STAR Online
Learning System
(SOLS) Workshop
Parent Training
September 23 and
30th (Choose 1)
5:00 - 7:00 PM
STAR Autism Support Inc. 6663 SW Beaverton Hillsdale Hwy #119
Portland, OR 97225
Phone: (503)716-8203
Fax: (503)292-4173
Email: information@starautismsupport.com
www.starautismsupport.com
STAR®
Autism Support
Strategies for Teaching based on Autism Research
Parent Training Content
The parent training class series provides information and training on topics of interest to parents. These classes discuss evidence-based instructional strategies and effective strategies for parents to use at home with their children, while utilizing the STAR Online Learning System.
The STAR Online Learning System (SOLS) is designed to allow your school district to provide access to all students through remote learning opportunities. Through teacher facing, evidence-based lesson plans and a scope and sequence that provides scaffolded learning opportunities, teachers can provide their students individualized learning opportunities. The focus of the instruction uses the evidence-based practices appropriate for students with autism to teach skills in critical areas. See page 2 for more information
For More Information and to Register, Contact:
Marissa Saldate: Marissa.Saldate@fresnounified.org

******************************

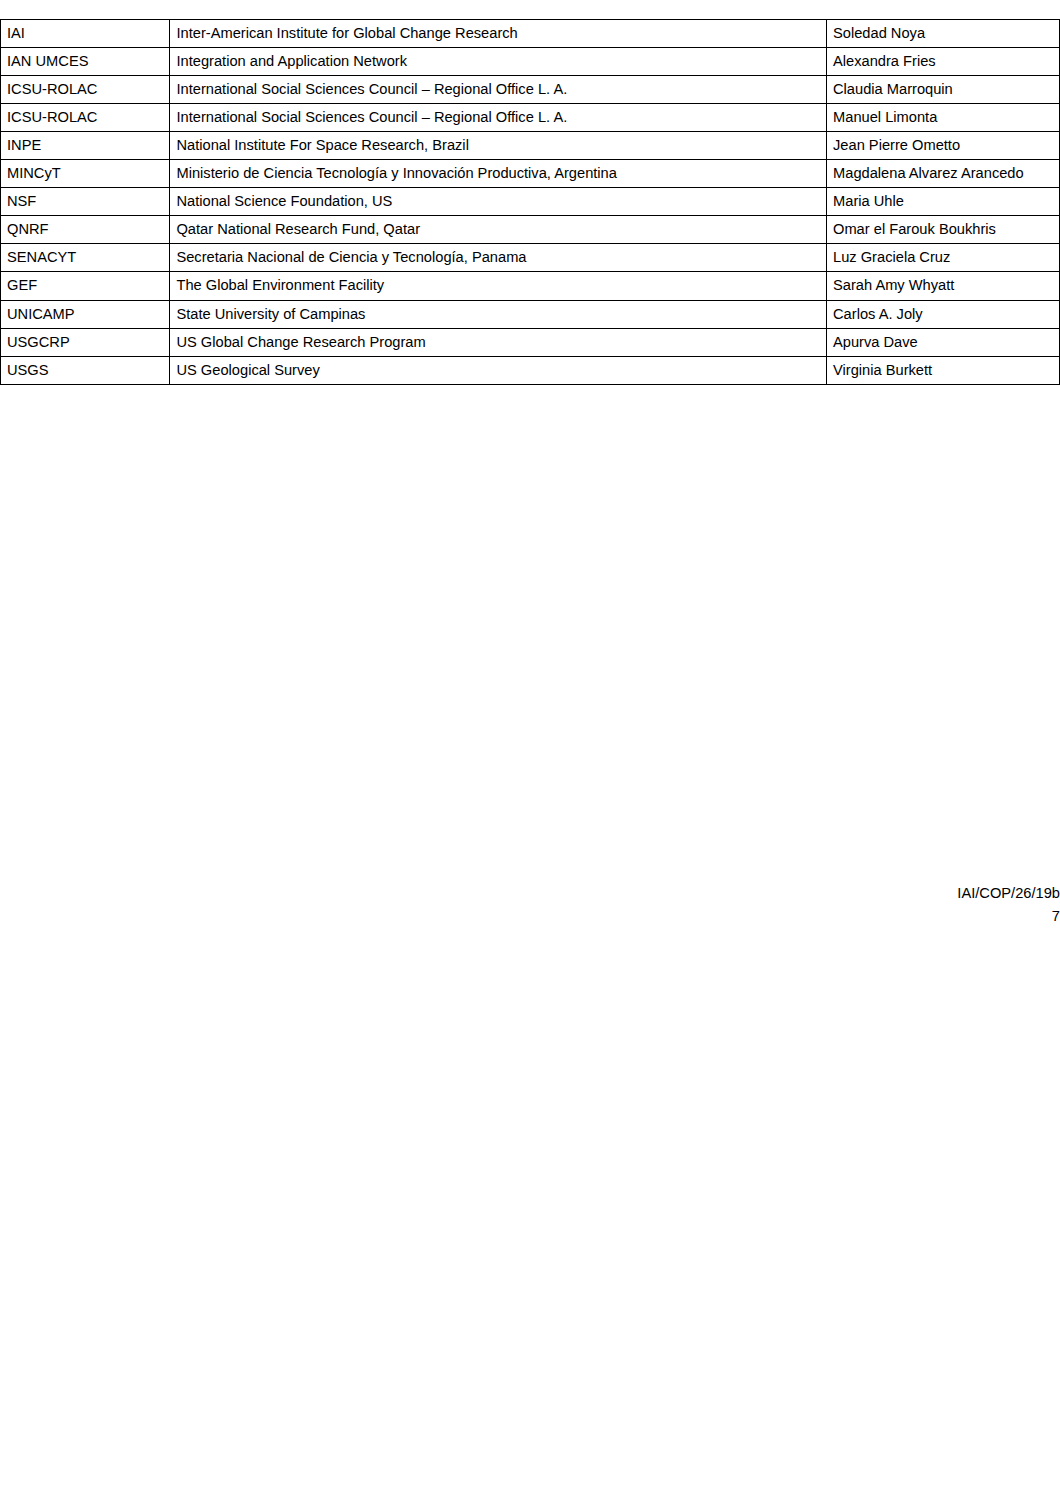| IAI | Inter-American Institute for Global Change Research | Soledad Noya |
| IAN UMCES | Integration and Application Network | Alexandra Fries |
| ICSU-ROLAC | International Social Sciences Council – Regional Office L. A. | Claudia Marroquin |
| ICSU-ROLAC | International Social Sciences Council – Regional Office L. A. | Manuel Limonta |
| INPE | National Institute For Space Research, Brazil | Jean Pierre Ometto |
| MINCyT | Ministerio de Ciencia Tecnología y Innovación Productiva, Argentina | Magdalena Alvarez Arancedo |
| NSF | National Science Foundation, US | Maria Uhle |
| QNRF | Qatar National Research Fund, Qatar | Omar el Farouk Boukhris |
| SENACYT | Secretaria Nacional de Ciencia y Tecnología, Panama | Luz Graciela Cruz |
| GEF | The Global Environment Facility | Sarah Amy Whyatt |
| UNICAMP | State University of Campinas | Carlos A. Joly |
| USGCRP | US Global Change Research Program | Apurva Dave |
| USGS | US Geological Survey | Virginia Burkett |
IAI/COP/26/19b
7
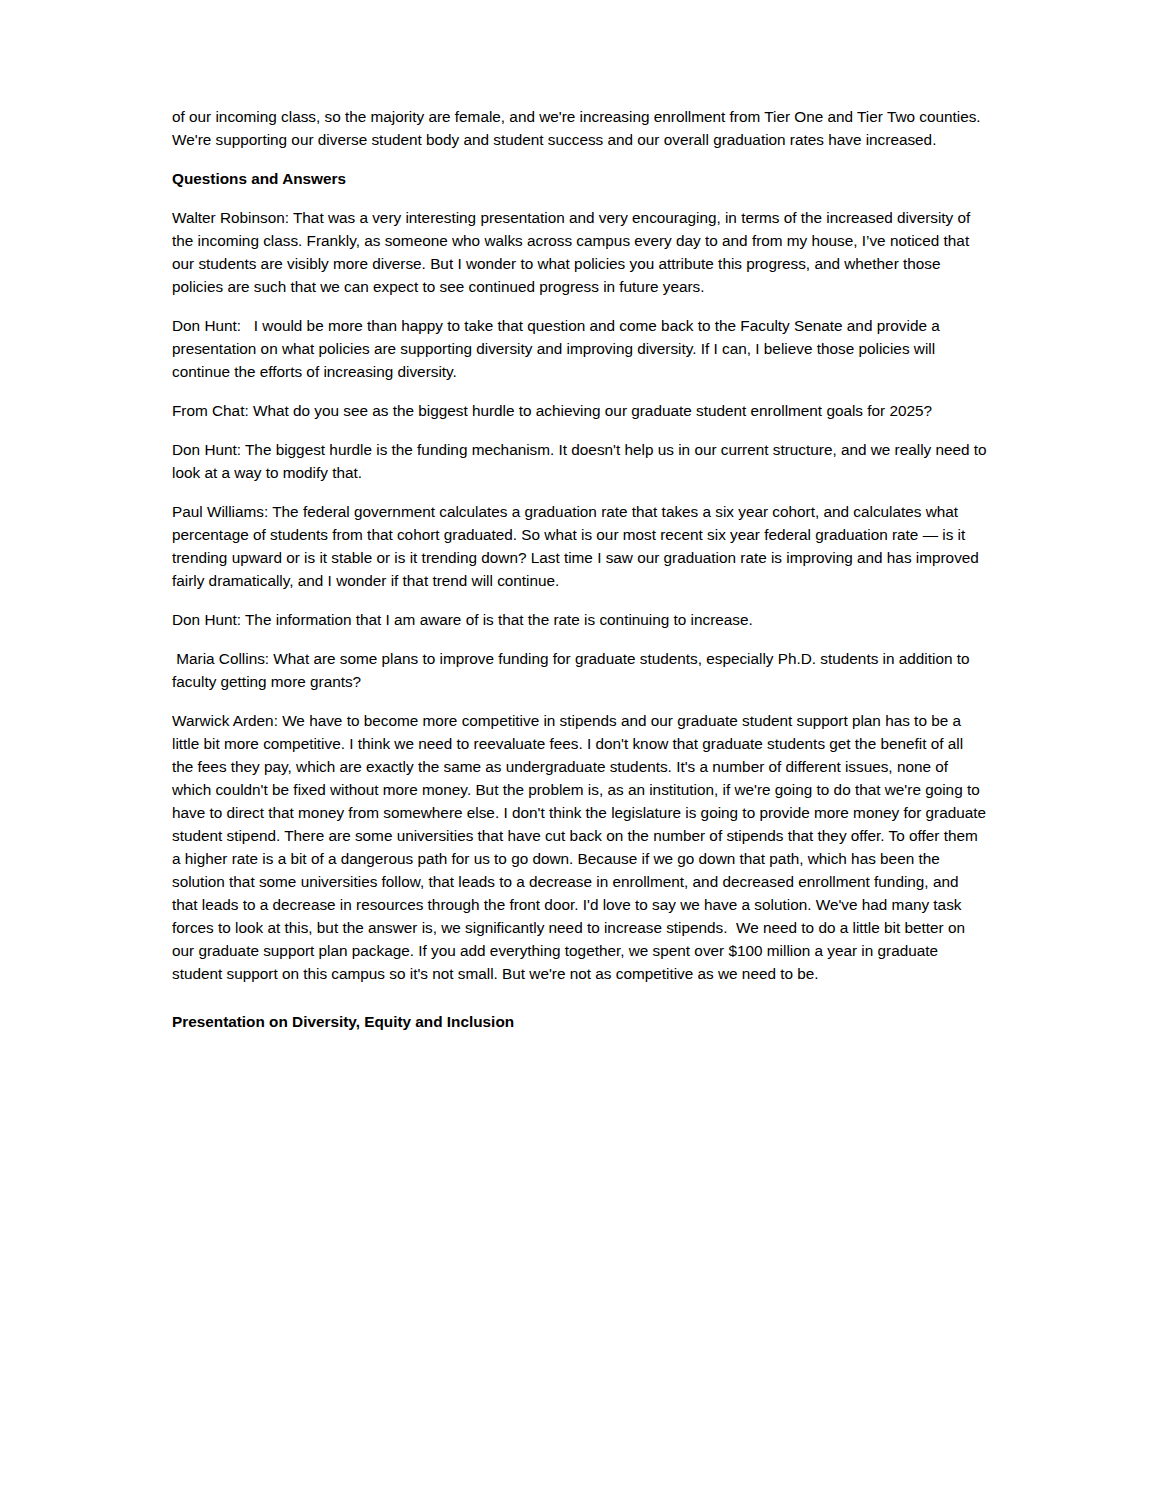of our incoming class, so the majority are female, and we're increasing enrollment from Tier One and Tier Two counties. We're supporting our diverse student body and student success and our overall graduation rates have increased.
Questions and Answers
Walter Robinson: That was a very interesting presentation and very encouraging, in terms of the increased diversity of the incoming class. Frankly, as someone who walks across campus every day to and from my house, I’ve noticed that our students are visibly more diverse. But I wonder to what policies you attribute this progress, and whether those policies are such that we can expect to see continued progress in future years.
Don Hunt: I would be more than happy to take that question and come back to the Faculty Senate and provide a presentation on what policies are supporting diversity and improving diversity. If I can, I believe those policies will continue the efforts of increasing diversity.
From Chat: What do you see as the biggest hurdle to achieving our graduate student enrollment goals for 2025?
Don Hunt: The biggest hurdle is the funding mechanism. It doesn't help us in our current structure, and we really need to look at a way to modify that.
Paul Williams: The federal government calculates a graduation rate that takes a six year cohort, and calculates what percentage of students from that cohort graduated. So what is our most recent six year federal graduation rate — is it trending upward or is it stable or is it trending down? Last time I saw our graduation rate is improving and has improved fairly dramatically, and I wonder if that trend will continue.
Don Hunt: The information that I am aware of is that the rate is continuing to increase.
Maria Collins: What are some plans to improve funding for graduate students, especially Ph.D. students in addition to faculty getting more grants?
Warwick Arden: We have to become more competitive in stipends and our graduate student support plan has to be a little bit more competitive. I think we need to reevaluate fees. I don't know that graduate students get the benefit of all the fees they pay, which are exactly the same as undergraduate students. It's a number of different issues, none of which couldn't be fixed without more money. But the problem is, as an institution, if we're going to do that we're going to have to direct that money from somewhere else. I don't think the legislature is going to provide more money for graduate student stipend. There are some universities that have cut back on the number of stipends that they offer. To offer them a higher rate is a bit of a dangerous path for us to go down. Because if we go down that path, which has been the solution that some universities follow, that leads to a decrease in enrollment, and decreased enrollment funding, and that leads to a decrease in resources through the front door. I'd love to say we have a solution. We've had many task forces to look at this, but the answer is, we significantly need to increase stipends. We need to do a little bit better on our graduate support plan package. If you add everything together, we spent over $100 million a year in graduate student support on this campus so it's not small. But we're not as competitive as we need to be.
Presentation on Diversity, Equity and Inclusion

******************************

Would you set down only the lines above from the line with "Carlos A. Joly |" to the line with "Maria Collins: What", both included, exactly as they stand and without the pictures?

Exercise result:
| UNICAMP | State University of Campinas | Carlos A. Joly |
| USGCRP | US Global Change Research Program | Apurva Dave |
| USGS | US Geological Survey | Virginia Burkett |
IAI/COP/26/19b
7
of our incoming class, so the majority are female, and we're increasing enrollment from Tier One and Tier Two counties. We're supporting our diverse student body and student success and our overall graduation rates have increased.
Questions and Answers
Walter Robinson: That was a very interesting presentation and very encouraging, in terms of the increased diversity of the incoming class. Frankly, as someone who walks across campus every day to and from my house, I’ve noticed that our students are visibly more diverse. But I wonder to what policies you attribute this progress, and whether those policies are such that we can expect to see continued progress in future years.
Don Hunt: I would be more than happy to take that question and come back to the Faculty Senate and provide a presentation on what policies are supporting diversity and improving diversity. If I can, I believe those policies will continue the efforts of increasing diversity.
From Chat: What do you see as the biggest hurdle to achieving our graduate student enrollment goals for 2025?
Don Hunt: The biggest hurdle is the funding mechanism. It doesn't help us in our current structure, and we really need to look at a way to modify that.
Paul Williams: The federal government calculates a graduation rate that takes a six year cohort, and calculates what percentage of students from that cohort graduated. So what is our most recent six year federal graduation rate — is it trending upward or is it stable or is it trending down? Last time I saw our graduation rate is improving and has improved fairly dramatically, and I wonder if that trend will continue.
Don Hunt: The information that I am aware of is that the rate is continuing to increase.
Maria Collins: What are some plans to improve funding for graduate students, especially Ph.D. students in addition to faculty getting more grants?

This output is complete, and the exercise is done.